British union approves Israeli boycott

Palestinian academics have welcomed a decision by a lecturers’ union in the United Kingdom to boycott Israeli academics and institutions that refuse to publicly condemn Israel’s occupation of the Palestinian territories.

The motion said the separation barrier was an apartheid policy

Under the boycott, members of the National Association of Teachers in Further and Higher Education (Natfhe) will not submit articles to Israeli research papers and exchange programmes with Israeli academic institutions involved directly or indirectly in Israeli apartheid policies.

Natfhe is Britain’s largest university and college lecturers’ union with 67,000 members. Members voted for the boycott at their annual conference on Monday in Blackpool.

The union called for a boycott of those who failed to publicly disassociate themselves from certain policies, including the building of Israel’s separation barrier.

However, Trevor Phillips, a union spokesman, said the motion will only act as an advisory policy and will not necessarily be adopted, as the union is to merge this week with the Association of University Teachers (AUT) to become the University and College Union with more than 100,000 members.

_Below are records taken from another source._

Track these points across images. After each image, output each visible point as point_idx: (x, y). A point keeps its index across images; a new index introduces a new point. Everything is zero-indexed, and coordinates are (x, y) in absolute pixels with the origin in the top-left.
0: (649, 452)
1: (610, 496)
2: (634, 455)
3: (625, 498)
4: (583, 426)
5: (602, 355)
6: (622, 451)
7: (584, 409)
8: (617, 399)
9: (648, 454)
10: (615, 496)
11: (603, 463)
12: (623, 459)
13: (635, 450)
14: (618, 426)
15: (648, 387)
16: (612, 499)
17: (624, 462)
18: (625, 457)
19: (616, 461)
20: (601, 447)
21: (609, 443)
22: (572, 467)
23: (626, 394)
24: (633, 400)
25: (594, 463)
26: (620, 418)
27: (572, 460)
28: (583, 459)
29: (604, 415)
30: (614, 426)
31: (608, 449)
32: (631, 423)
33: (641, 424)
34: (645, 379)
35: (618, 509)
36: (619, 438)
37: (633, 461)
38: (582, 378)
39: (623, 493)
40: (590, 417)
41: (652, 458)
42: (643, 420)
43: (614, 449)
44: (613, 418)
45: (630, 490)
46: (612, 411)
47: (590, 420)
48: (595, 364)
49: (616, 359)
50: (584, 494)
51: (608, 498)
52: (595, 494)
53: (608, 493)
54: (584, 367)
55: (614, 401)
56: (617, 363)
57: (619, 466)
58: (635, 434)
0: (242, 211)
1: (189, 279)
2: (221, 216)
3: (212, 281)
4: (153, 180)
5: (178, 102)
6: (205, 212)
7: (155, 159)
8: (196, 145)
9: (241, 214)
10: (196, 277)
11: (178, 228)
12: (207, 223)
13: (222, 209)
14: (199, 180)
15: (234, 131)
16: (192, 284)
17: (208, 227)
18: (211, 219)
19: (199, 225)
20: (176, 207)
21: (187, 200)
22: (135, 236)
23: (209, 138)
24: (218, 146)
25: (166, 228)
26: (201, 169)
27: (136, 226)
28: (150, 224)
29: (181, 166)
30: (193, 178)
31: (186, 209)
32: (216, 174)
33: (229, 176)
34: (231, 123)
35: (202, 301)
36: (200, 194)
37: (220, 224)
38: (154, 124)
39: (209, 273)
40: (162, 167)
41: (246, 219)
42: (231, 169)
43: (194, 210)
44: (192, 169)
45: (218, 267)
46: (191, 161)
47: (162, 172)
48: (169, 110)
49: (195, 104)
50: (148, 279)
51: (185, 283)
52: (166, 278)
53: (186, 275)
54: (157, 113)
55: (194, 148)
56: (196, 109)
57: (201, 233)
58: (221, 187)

Samir Awadh, professor of political science at Bir Zeit University, said: “This is certainly a very important decision. It shows that there are still people in this world who are willing to say no to oppression, racism and apartheid. I salute my British colleagues and I hope this boycott will spread through the European mainland.”

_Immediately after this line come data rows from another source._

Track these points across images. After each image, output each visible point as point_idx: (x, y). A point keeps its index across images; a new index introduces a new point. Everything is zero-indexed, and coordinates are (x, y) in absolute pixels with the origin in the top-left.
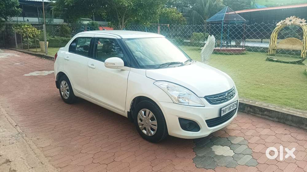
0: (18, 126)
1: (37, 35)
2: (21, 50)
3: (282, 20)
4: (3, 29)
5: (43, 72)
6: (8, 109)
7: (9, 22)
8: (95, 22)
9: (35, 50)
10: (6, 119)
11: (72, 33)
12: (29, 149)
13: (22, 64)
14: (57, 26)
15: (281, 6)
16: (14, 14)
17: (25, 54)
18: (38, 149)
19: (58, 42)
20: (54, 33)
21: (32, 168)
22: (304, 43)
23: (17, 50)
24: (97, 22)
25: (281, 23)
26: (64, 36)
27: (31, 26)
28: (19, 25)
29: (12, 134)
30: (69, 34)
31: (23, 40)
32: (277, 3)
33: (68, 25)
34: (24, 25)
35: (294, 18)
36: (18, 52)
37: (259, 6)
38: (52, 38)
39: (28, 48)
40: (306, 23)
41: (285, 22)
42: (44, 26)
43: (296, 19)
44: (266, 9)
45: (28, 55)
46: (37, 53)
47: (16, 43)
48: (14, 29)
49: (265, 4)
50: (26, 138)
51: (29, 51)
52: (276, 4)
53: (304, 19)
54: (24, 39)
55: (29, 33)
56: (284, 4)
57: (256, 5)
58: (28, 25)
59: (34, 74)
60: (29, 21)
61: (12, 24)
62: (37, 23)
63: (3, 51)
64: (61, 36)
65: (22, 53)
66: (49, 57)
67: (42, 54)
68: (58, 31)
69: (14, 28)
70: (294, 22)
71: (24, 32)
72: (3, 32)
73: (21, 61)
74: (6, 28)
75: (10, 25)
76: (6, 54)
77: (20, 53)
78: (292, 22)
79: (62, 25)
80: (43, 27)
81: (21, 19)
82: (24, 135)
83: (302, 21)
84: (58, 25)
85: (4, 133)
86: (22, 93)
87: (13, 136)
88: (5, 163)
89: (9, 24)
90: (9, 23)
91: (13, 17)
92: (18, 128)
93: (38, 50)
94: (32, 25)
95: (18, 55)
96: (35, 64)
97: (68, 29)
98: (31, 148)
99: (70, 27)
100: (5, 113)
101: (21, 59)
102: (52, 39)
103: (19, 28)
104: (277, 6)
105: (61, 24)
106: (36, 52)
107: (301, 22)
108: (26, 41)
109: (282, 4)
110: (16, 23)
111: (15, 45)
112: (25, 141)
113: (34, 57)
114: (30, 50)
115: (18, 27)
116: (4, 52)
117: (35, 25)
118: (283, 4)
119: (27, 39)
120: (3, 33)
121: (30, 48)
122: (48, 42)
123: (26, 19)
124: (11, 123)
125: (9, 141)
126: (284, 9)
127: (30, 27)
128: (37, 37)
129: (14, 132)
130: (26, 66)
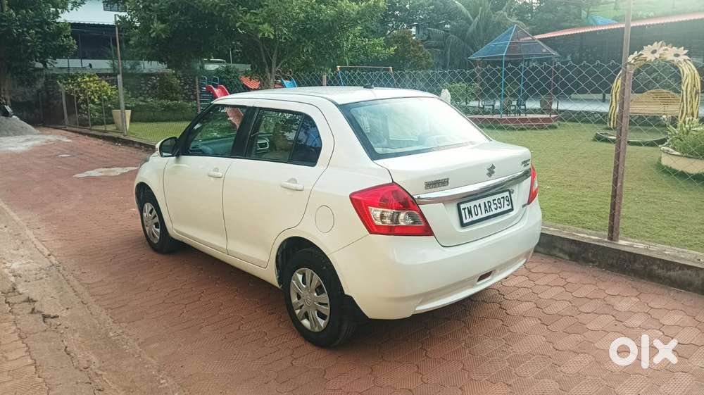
0: (51, 256)
1: (110, 97)
2: (75, 129)
3: (636, 52)
4: (40, 84)
5: (112, 169)
6: (37, 231)
7: (52, 70)
8: (232, 65)
9: (102, 128)
10: (34, 246)
11: (185, 91)
12: (65, 286)
13: (74, 156)
14: (153, 78)
15: (649, 18)
16: (62, 52)
17: (81, 137)
18: (81, 286)
19: (153, 110)
20: (146, 92)
21: (67, 309)
22: (682, 101)
23: (67, 128)
24: (238, 65)
25: (634, 58)
26: (167, 97)
27: (97, 78)
28: (72, 77)
29: (40, 266)
30: (177, 93)
31: (79, 107)
32: (640, 13)
33: (176, 75)
34: (83, 75)
35: (661, 46)
36: (71, 133)
37: (599, 22)
38: (141, 103)
39: (88, 125)
40: (687, 58)
41: (641, 54)
42: (119, 77)
43: (666, 48)
44: (615, 27)
45: (88, 138)
46: (106, 134)
47: (66, 116)
48: (61, 85)
49: (613, 16)
50: (64, 272)
51: (90, 130)
52: (637, 15)
53: (683, 48)
54: (82, 106)
55: (92, 92)
56: (655, 14)
57: (594, 17)
58: (89, 77)
59: (94, 173)
60: (93, 67)
61: (58, 75)
62: (109, 72)
63: (38, 131)
64: (161, 98)
65: (77, 135)
66: (130, 141)
67: (116, 135)
68: (154, 87)
69: (60, 82)
70: (661, 54)
71: (83, 91)
72: (39, 91)
73: (71, 151)
74: (45, 83)
75: (54, 77)
76: (45, 137)
77: (74, 134)
78: (657, 55)
79: (163, 74)
80: (117, 80)
81: (75, 63)
82: (61, 268)
83: (679, 53)
84: (152, 75)
85: (28, 265)
86: (67, 207)
87: (41, 269)
88: (24, 301)
89: (53, 74)
90: (51, 72)
91: (60, 58)
92: (53, 259)
93: (110, 128)
94: (100, 75)
95: (69, 138)
96: (99, 156)
97: (175, 81)
98: (69, 284)
99: (179, 78)
100: (32, 237)
101: (73, 147)
102: (141, 105)
103: (71, 83)
104: (641, 19)
105: (161, 71)
106: (105, 132)
107: (677, 55)
108: (86, 110)
109: (650, 15)
110: (65, 72)
111: (63, 117)
112: (60, 275)
113: (100, 141)
114: (92, 128)
115: (70, 81)
116: (39, 134)
117: (106, 75)
118: (652, 14)
119: (87, 105)
120: (40, 94)
121: (94, 124)
122: (130, 111)
123: (86, 63)
124: (41, 252)
125: (35, 276)
126: (650, 25)
127: (94, 80)
128: (109, 100)
129: (46, 263)
130: (82, 159)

Awadh said the decision can be equated in its moral symbolism with the International Court of Justice in the Hague 2004 ruling that said the separation barrier Israel was illegal and ought to be dismantled.

Occupation

Awni Khatib, professor of chemistry at the University of Hebron, called the union’s decision, “a glimmer of hope in a world that is increasingly overwhelmed by coercion, oppression and brute force”.

“Israel practices military occupation in its most sinister and evil forms,” he said.

“This occupation, which has been going on for nearly 39 years, is nothing short of an act of rape.

“Israel is systematically waging a slow-motion genocide against millions of defenceless people by barring them from accessing work and food. A state as such deserves to be damned, condemned and boycotted.”

Denial

Khatib rejected arguments by some Israeli academics that Israeli universities and academic institutions had nothing to do with government policies in the occupied territories.

“Every Israeli academic institution is responsible for the prolongation of this nefarious reign of terror by Israel against the helpless Palestinians”

Awni Khatib, professor of chemistry, University of Hebron

“Israeli universities and colleges assume an effective role in dehumanising and tormenting the Palestinian people. Some of the Israeli universities actually train Shin Bet agents in applying physical and psychological torture on Palestinians.”

The Shin Bet is Israel’s main domestic security service.

“Every Israeli academic institution is responsible for the prolongation of this nefarious reign of terror by Israel against the helpless Palestinians.”

Israeli reactions

According to professor Assad Ghanem, head of the department of government and contemporary political thought at Haifa University, the boycott is unlikely to have a profound effect on Israeli academic institutions.

 

“The Israeli academia’s movement is toward America, not Europe, but this is not to say that the boycott is insignificant,” he said.

The Israeli government said the decision was a “submission to Palestinian propaganda”.

Amir Oron, a spokeswoman of the Israeli foreign ministry, said: “This is a very regrettable decision which we believe is politically motivated and goes against academic freedoms. We are studying what to do to confront this decision.”

She also said the boycott was hypocritical and that Israel was opposed to the idea of academic sanctions.

“Why don’t they boycott Iranian and Saudi universities which are anti-Israeli? Why are they having this fixation on Israel?” she said.

Israel has blacklisted hundreds of Palestinian academics and barred them from travelling abroad or from entering occupied East Jerusalem.

The latest proposal reopened debate sparked last year, when the 40,000-member AUT voted to boycott Israel’s Haifa and Bar-Ilan universities for actions which it said undermined Palestinian rights and academic freedom.

That union said it targeted Bar-Ilan University for its links to the College of Judea and Samaria in the West Bank settlement of Ariel.